Turnovers … by Alan B. Gibson

Posted May 26, 2020 at 2:26 pm

Mac's tieG.psd

Another good friend is gone

“What’s going on, Turnovers?”

That’s the way David McFarland always greeted me. Never Al, never Gibson, never anything else – just Turnovers whenever he would first see me. After that, on the basketball floor sidelines or on the golf course, he called me Al, but that first greeting every time, I knew who it was, without having to look.

David McFarland was the first girls’ coach I worked with as a young reporter who was just starting out in this business.

We became good friends and there are stories I can’t repeat in this space, but there were a lot of good times. Many on the sidelines, many more on the golf course. Most of the off colored ones during trips to the KHSAA Sweet 16.

Sitting where I do at the official table during games, I’ve developed a lot of special relationships with a lot of coaches during the past four plus decades, but Mac was one of the more special ones.

It wasn’t a strange occurrence at all, especially during those early years, to answer the door and there would be Mac, inviting himself in just to spend some time talking with me and Janie and unloading whatever was on his mind.

He lived hard, and he had fun, but if he told you he would do something – write it down. It was a sure bet, especially if you were his friend.

“You should write a book about some of this stuff,” Mac told me often through those first nine seasons he coached the Lady Bulldogs, when we would be witness to some strange happenings on or off the floor. Believe me, there have been some strange happenings.

One of the wildest occurrences happened after the last play of the last game of a season, during that stretch when the KHSAA made the failed attempt of sitting teams in the end zone rather that on the sidelines.

I had been sitting on the floor, close to Mac’s seat, making photos in the district tournament that year at another site, when a last second shot missed its mark and landed right in the outstretched hands of McFarland as the horn sounded an end to Clinton County’s season with a loss.

Unhappy with the way the game had been called, and with the referee just a few feet away with outstretched hands in a gesture asking for the basketball, McFarland sent it right at him with such velocity that it knocked his glasses off his face and clearly took him off his step.

With the game over and no reason to call a technical foul, Mac just smiled as the ref picked up his glasses and left the floor, with ball still rolling across the floor.

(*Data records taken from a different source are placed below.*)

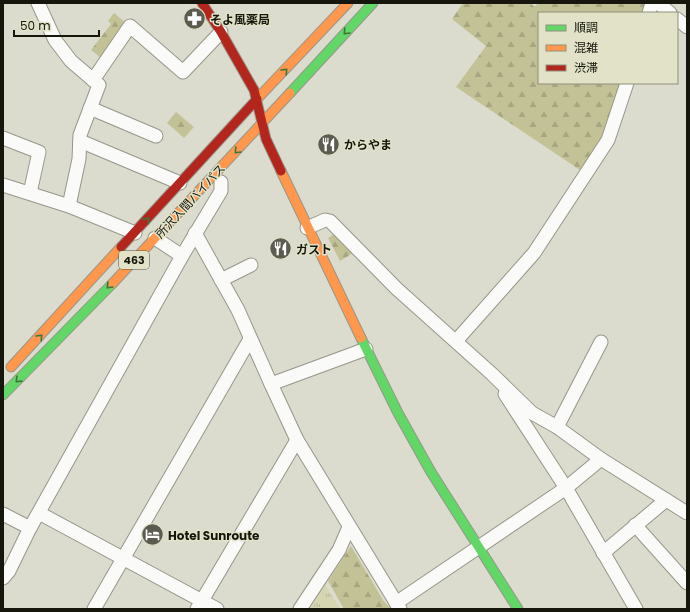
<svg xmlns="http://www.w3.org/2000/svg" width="690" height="612" viewBox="0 0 690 612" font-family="Poppins,'Noto Sans JP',sans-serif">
<defs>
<pattern id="forest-firs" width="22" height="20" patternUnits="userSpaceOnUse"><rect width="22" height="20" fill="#c3c297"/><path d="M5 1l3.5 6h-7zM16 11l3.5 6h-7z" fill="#a7a681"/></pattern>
<pattern id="park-tufts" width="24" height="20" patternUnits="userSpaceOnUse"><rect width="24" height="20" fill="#d6d6b2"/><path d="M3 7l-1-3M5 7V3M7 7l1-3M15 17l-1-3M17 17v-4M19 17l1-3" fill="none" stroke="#b7b798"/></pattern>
</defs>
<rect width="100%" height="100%" fill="#dbdccd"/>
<g fill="url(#forest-firs)">
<path d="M463,3H530L535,7L538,3H648L645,13H539V83H625L608,140L586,174L456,87L486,46L452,19Z"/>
<path d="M114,13L131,27L105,61L91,50L111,24L108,21Z"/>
<path d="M176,112L194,127L184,138L167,123Z"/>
<path d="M336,233L353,253L340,261L328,238Z"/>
<path d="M351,546L383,600L390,608L344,609L328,581Z"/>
</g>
<path fill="url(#park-tufts)" d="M323,581L340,609H306Z"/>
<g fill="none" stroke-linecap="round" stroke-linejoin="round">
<defs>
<g id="street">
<path d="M38,3L55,40L71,61L99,85L80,135L79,159L69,206"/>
<path d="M658,3L670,13"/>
<path d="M649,13L652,3"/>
<path d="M677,19L687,27"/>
<path d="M93,80L130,26L183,72L221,32"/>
<path d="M90,108L156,136"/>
<path d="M3,138L39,152L30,193"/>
<path d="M80,141L180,183"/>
<path d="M3,185L69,206L135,233"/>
<path d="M307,228L325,220L330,221L397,289L492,374L532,413L557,427L601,459L687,513"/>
<path d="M195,233L238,310L271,384L366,349"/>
<path d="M155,238L182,256"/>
<path d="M221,280L251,265"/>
<path d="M456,341L534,253L608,140L627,83"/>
<path d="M271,384L297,440L400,609"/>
<path d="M505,394L566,488L636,609"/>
<path d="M557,427L601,342"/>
<path d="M39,513L217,609"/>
<path d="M3,514L30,528"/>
<path d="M635,525L687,583"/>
<path d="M603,553L666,500"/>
<path d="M3,578L9,571L30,528L182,256L221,191V182"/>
<path d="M396,603L566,488L601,459"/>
<path d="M94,609L250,339"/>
<path d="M197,609L297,440"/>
<path d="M300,609L339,550L349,527"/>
</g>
<g id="fast">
<path d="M290,93L373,3"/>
<path d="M361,338L398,413L431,472L518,609"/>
<path d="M3,395L112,284"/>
</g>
<g id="slow">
<path d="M257,99L348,3"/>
<path d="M281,171L361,338"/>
<path d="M112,284L290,93"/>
<path d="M11,367L121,247"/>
</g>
<g id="jam">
<path d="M202,3L221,32L254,90L266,139L281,171"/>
<path d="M121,247L257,99"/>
</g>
</defs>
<use href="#street" stroke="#96968b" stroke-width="15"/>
<use href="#fast" stroke="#96968b" stroke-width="11"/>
<use href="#slow" stroke="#96968b" stroke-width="11"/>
<use href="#jam" stroke="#96968b" stroke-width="11"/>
<use href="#street" stroke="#fafaf8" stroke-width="13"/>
<use href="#fast" stroke="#63d668" stroke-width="9"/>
<use href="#slow" stroke="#ff974d" stroke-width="9"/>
<use href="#jam" stroke="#b3261e" stroke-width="9"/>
</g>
<defs><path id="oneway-chevron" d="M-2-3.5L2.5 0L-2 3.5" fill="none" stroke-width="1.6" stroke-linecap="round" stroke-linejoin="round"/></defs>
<g stroke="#3c763a">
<use href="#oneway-chevron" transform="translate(346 32) rotate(133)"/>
<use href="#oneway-chevron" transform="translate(285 71) rotate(-47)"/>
<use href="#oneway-chevron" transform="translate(237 151) rotate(134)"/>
<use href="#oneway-chevron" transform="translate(147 220) rotate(-48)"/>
<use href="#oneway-chevron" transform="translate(109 286) rotate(134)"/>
<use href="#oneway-chevron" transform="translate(40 337) rotate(-47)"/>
<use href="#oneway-chevron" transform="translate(18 380) rotate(136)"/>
</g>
<defs>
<symbol id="pharmacy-disc" viewBox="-11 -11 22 22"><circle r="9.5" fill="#5b5b50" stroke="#e1e2c7"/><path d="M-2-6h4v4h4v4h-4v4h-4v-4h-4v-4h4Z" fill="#fff"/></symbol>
<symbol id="restaurant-disc" viewBox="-11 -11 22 22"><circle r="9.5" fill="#5b5b50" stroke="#e1e2c7"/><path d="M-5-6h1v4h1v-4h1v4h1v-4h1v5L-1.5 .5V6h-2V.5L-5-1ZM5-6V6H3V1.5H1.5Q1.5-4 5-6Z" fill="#fff"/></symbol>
<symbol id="hotel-disc" viewBox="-11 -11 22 22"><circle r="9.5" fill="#5b5b50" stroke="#e1e2c7"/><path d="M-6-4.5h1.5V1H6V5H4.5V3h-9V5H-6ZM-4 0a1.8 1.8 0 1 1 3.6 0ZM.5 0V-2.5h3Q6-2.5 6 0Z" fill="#fff"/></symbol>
</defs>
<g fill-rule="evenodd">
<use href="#pharmacy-disc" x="182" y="6" width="25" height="25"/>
<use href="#restaurant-disc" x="316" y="132" width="25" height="25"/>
<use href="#restaurant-disc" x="268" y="236" width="25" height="25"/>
<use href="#hotel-disc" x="140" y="522" width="25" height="25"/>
</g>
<g text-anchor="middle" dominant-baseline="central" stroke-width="3" stroke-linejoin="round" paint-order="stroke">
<rect fill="#e1e2c7" stroke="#535345" stroke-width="1" x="119" y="251" width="30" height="18" rx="3"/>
<g font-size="11" font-weight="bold" fill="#16160d">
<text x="134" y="260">463</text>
</g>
<g font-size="12" font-weight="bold" fill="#16160d" stroke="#e1e2c7" text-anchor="start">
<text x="210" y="19">そよ風薬局</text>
<text x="344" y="144">からやま</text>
<text x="296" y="249">ガスト</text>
<text x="168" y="535">Hotel Sunroute</text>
</g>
<g font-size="12" fill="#16160d" stroke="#e1e2c7">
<text transform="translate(190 201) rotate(-47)">所沢入間バイパス</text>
</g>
</g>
<rect width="690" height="612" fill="none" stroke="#16160d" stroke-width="8"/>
<rect x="538" y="12" width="140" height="72" fill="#e1e2c7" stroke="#90907d"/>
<rect x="546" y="25" width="20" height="6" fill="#63d668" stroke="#90907d"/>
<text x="574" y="32" font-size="12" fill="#16160d">順調</text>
<rect x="546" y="45" width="20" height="6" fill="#ff974d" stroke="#90907d"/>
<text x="574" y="52" font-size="12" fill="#16160d">混雑</text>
<rect x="546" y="65" width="20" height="6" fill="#b3261e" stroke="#90907d"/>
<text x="574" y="72" font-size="12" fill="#16160d">渋滞</text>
<path d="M14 30v6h85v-6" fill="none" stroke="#16160d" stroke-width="2"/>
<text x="20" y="30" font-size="12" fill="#16160d" stroke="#e1e2c7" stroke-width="3" paint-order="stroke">50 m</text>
</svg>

Then there was the only time (that I’m aware of, at least), that Mac was mad at me. It happened during that same failed stretch when the KHSAA thought sitting teams in the end zones was a good idea. One night, during a closer away game than any Lady Dawg fan was hoping for, I was sitting under the goal making photos, just a few feet from Mac’s end of the bench chair.

Apparently what I should have kept to myself as a thought, came out aloud when I told a ref that a call he had made “sucked” and looking down at me in my Bulldog blue shirt and that old baseball cap I use to wear that was covered in Bulldog pins – the ref proceeded to “T”
me up.

Explaining that I wasn’t actually affiliated with the school didn’t help the situation and when I glanced over at Mac, there it was. The stare. That same stare that I had seen him give players for years from the bench.

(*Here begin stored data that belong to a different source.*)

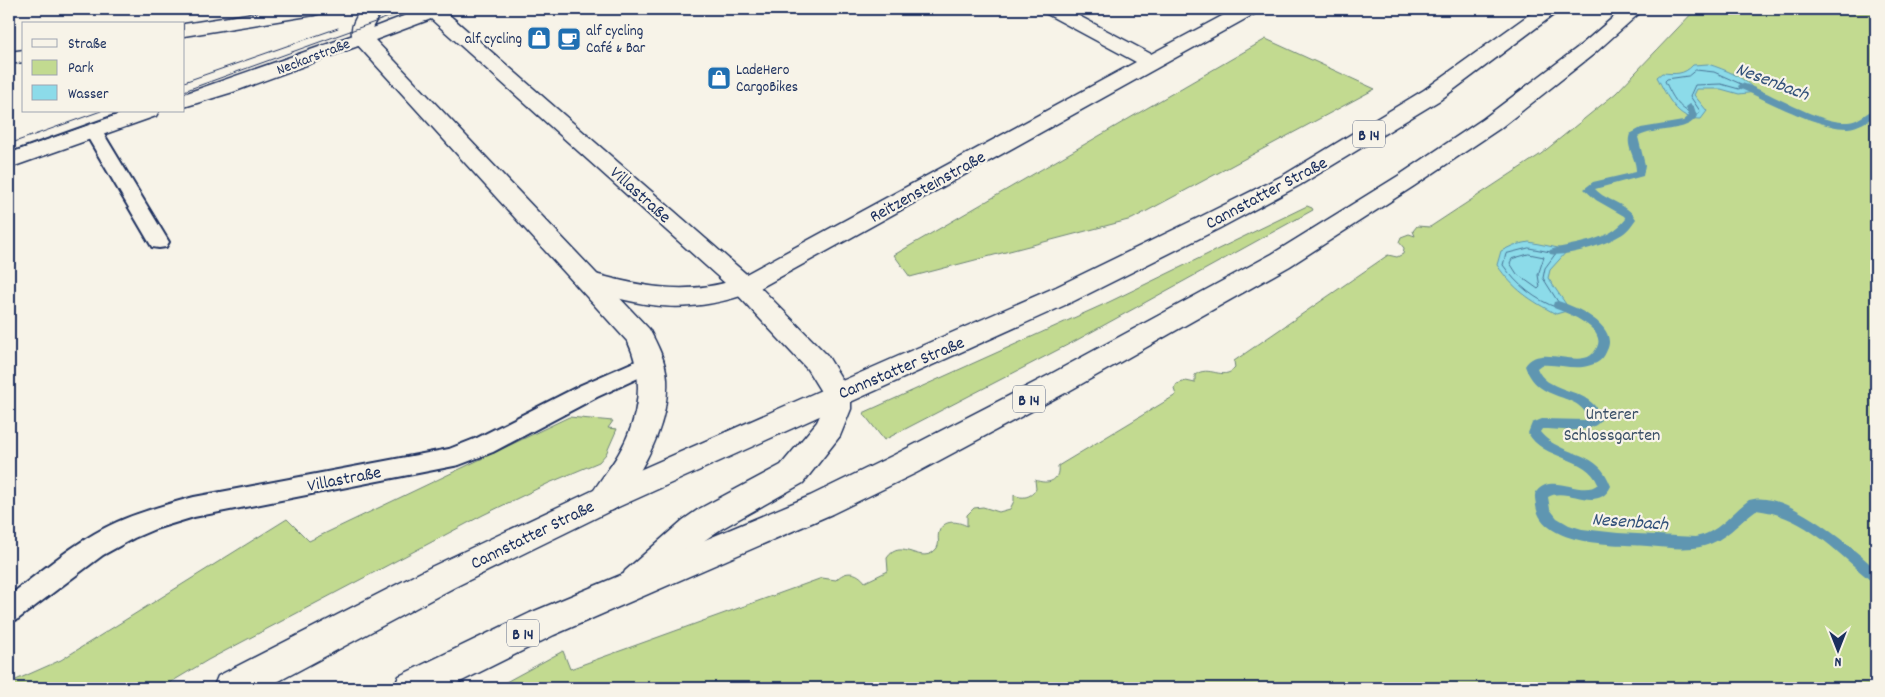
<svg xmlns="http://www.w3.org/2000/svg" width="1885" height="697" viewBox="0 0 1885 697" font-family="Dekko,sans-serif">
<rect width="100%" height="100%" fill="#f7f3e8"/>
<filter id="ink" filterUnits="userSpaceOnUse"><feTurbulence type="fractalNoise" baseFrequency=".02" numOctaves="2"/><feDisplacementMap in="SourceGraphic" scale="10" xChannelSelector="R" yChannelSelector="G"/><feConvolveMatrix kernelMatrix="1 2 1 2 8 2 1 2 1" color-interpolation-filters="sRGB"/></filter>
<g filter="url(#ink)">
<!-- green -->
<g fill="#c2da90" stroke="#6e8477">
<path d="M1696,9H1876V688H495L563,651L570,669L822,578L836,580C845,570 857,571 865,582L888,571L887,558C902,536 922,568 937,548C940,542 937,538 939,532C943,519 958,521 967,526V515L974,508L983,507L999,512L1010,509L1014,501V495C1022,499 1031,498 1036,489L1035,480C1048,485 1060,481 1058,466L1176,395L1174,389L1177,384L1186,381L1195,383V375C1209,364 1223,382 1235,368L1234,361L1388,255L1397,257L1403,254L1404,248L1399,242L1401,237L1409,234L1415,236L1413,231L1417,226L1430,227L1541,154L1616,93Z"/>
<path d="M1266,39L1375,89L1132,219L910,277L894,255Z"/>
<path d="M1307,206L1312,208L1313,210L1077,340L884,440L863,413L1109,302Z"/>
<path d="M569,417L613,421L608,428L617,429L606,454L599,462L549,483L483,515L208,660L161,688H9V683L61,660L287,519L309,541Z"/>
</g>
<!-- water -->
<g fill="#8cdbe9" stroke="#5f96b1">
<path d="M1708,64C1726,70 1745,77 1756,92L1739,94L1721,89H1697L1694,95L1707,111L1701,119C1677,120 1667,96 1657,77L1662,73C1675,74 1684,75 1693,65Z"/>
<path d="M1529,242L1568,250L1550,270L1548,278L1570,310L1556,314C1530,300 1514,290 1497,265L1501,251L1514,245Z"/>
</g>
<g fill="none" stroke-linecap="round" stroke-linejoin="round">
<!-- shore -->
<g stroke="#487496" stroke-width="1">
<path d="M1696,70L1714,72L1741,84L1742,87L1739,89L1721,84L1695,85L1690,96L1700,111L1698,114C1680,113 1672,96 1665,81L1667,79L1688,76Z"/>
<path d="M1529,248L1556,253L1545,268L1543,278L1560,305L1558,308C1535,300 1517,285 1503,265L1506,254Z"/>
<path d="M1529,254L1544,257L1538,275L1540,287L1538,289L1517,274L1510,263L1512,259Z"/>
</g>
<!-- stream -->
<g fill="#5f96b1" fill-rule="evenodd">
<path d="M1742,83C1771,92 1819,124 1848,122C1858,122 1866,112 1876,109V115C1868,121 1858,127 1848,128C1819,129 1766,100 1739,88L1738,86Z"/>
<path d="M1690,104L1694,107L1697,116C1689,133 1654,127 1638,137L1645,165L1643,176L1595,189C1607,202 1626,202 1636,219C1631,226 1627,232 1619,236C1607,244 1564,258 1550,254L1549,252L1550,250C1577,242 1608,242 1626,219L1624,216L1596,200L1584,189L1593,182L1636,172C1637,159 1625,147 1630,134L1641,128L1683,121L1689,116L1686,107Z"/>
<path d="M1558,301C1575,306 1619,326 1607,350C1604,358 1599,363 1591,365C1575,371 1557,363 1541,365L1537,368C1546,392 1579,387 1595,406C1598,410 1599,415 1601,420C1592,435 1558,429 1542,429L1540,432C1563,459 1597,447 1611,486C1598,514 1567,486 1548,497L1550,509L1557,518L1569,525L1582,529L1618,533L1695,537C1719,533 1731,513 1749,500C1785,488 1851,547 1876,569V583L1871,581C1837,552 1803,515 1756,510C1738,523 1726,540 1704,546C1685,551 1665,547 1647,546C1616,544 1543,547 1536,506C1536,501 1533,495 1537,491C1553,472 1582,498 1598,484C1587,455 1543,461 1528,433L1532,423L1542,419L1586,420L1588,418C1578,390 1539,405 1525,366C1537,346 1566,362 1584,358C1590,357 1593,354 1596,349C1609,329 1567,313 1554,308L1553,305L1554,302Z"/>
</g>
<!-- service casing -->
<g stroke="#1b2f5e" stroke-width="4">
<g id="service">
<path d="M93,126L99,127L102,131L169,242L166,247L159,248L152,247L149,242L84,131L87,127Z"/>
<path d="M652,354L660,356L663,362L660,368L597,397L493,452L459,465L194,517L155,529L134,538L103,555L18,619L9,623V596C43,570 77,540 117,522C142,511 168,504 194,497L449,449L477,438L581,385Z"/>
</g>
</g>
<!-- minor casing -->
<g stroke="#1b2f5e" stroke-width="3">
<g id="minor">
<path d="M280,9H324L321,13L314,15L184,36V24Z"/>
<path d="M1042,9H1066L1151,54L1235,9H1259L1256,13L753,292C684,316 647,308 579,287L575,281L579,275L588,272C637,286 685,296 735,280L1136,62L1045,13Z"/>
<path d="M362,32L369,34L372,38L369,42L233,92L184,107V94Z"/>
<path d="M24,50V62L9,64V52Z"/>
<path d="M127,111H159L156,116L9,168V153Z"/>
</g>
</g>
<!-- tertiary casing -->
<g stroke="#1b2f5e" stroke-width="3">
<path id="tertiary" d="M362,9H382L372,28L422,9H450L447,13L753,280L827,355L851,394V409L840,436L803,483L721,529L705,540L649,593L637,597L625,593L620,582L625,571L683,520L699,509L781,465L817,422L823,409V395L807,369L735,292L431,19L375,40L649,329C657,344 666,361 667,379C669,418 651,454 631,486C627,493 622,504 616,508C608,514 601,511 594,508L589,499C597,483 610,469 619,453C639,419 645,378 628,342L355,42C347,31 355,18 362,9Z"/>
</g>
<!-- primary casing -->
<g stroke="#1b2f5e" stroke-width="3">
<g id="primary">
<path d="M1537,9H1559L1556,13L1440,100L1300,185L1220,228L1074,301L616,508L455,587L266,688H213L218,676L431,567L594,490L1056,287L1202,216L1284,175L1424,90Z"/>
<path d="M1623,9H1644L1595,53L1499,129L1414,186L1290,266L1069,391L916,473L832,514L554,635L448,688H394L399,676L530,613L810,496L894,455L1049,375L1272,254L1398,176L1483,119L1581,45Z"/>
</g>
</g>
<!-- service -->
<use href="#service" fill="#f7f3e8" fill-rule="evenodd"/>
<!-- minor -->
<use href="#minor" fill="#f7f3e8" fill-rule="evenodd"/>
<!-- tertiary -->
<use href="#tertiary" fill="#f7f3e8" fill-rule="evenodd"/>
<!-- primary -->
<use href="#primary" fill="#f7f3e8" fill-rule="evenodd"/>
<!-- tram -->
<g stroke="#1b2f5e" stroke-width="1">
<path d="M184,82L338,28"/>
<path d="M184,91L411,9"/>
<path d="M9,144L101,111"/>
<path d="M9,153L127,111"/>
</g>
</g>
</g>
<!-- icons -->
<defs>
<g id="shop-square" transform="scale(1.25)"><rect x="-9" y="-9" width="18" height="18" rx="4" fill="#1f6fb2" stroke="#f7f3e8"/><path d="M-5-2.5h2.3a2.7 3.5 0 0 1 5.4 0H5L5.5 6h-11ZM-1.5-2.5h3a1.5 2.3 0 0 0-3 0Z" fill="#fff"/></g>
<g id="cafe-square" transform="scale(1.25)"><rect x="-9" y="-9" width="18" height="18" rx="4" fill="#1f6fb2" stroke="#f7f3e8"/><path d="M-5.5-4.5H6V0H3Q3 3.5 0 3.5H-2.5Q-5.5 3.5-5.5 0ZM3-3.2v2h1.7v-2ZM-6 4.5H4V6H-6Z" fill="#fff"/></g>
</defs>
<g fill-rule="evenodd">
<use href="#shop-square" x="539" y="38"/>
<use href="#cafe-square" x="569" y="39"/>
<use href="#shop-square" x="719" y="78"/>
</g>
<g text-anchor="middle" stroke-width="4.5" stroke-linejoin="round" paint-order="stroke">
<!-- far-poi labels -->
<g font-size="15" fill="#1b2f5e" stroke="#f7f3e8" text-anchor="start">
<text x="586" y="35">alf cycling<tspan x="586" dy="17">Café &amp; Bar</tspan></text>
<text x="522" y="43" text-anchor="end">alf cycling</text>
<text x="736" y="74">LadeHero<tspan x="736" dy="17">CargoBikes</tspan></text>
</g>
<!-- far-street labels -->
<g font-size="15" fill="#1b2f5e" stroke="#f7f3e8">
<text transform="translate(313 56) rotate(-21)" y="5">Neckarstraße</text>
</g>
<!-- shield labels -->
<g fill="#f7f3e8" stroke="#5d6a87" stroke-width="1">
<rect x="1353" y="120.5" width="32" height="27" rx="4"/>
<rect x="1013" y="385.5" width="32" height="27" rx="4"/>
<rect x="507" y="619.5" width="32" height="27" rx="4"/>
</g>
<g font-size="16" font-weight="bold" fill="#1b2f5e">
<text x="1369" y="140">B 14</text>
<text x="1029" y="405">B 14</text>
<text x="523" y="639">B 14</text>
</g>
<!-- street labels -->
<g font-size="18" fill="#1b2f5e" stroke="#f7f3e8">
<text transform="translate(927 186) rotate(-29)" y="6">Reitzensteinstraße</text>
<text transform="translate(1266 192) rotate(-28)" y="6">Cannstatter Straße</text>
<text transform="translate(641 194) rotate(42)" y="6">Villastraße</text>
<text transform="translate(901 367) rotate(-23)" y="6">Cannstatter Straße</text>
<text transform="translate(344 478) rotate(-11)" y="6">Villastraße</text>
<text transform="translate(532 534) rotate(-26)" y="6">Cannstatter Straße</text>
</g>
<!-- park labels -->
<g font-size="18" fill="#3c5168" stroke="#f7f3e8">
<text x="1612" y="419">Unterer<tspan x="1612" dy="21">Schlossgarten</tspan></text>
</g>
<!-- water labels -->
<g font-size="19" font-style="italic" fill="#32517a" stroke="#f7f3e8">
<text transform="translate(1773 80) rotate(21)" y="7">Nesenbach</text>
<text transform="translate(1630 520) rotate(4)" y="7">Nesenbach</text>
</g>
</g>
<!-- margin -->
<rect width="1885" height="697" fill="none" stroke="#f7f3e8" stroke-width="30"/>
<rect x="15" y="15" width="1855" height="667" fill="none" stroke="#1b2f5e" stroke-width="2" filter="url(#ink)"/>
<!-- legend -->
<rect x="22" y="22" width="162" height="90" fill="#f7f3e8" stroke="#9fa5b1"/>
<rect x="32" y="39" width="25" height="8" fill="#f7f3e8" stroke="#9fa5b1"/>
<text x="68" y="48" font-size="15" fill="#1b2f5e">Straße</text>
<rect x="32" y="60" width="25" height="15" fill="#c2da90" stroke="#9fa5b1"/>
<text x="68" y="72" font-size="15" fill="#1b2f5e">Park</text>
<rect x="32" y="85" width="25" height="15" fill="#8cdbe9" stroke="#9fa5b1"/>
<text x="68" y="98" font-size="15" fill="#1b2f5e">Wasser</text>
<!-- north arrow -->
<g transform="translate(1838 650) rotate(180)" stroke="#f7f3e8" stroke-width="4" paint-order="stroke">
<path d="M0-4L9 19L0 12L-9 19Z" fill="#1b2f5e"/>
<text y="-8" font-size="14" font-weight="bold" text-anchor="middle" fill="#1b2f5e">N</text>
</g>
</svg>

He didn’t say a word, but I could read his mind: “Turnovers, if we lose this game by one, I’m going to kill you.”

Fortunately the night ended with a Lady Bulldogs win and he never, ever made mention of it at all. Neither did I.

When he finally left coaching for good, after leading the Bulldogs to a 16th District Championship in 1992, he showed up in my office one day with a plastic bag in his hand.

In it was his favorite “dress-up game” necktie, a blue, wide tie adorned with Bulldogs. It was adorned with several beer steins as well, and I had pointed out to him several times that I couldn’t believe he was able to get away with wearing that tie in Clinton County.

“I had it dry cleaned and now it’s yours – you’re the only one who noticed the beer steins.” McFarland said as he put it in my hands.

I never did find an occasion to put that necktie on, but it hung proudly in my closest with a host of other neckties.

On another occasion at the local golf course, things went bad one afternoon during a golf match and I spent a few seconds nose to nose with another fellow playing on an opposing team.

When the situation ended – without blows from either of us – I turned to walk back to the tee and McFarland was standing right behind me – he had my back.

“You’re a better man that I am, Turnovers,” McFarland said. “I’ would have already cleaned his clock.”

I stopped by Talbott Funeral Home Monday morning to see my friend, David McFarland, one last time.

I wore a necktie. It was blue, adorned with Bulldogs. And beer steins.

I’m going to miss my friend, David “Mac” McFarland.

McFarland Coaches.psd

David McFarland talks to his players at a timeout during the 1985-86 season. McFarland, who coached the Lady Dawgs, later the Bulldogs and also baseball at Clinton County High School, passed away last week at age 74.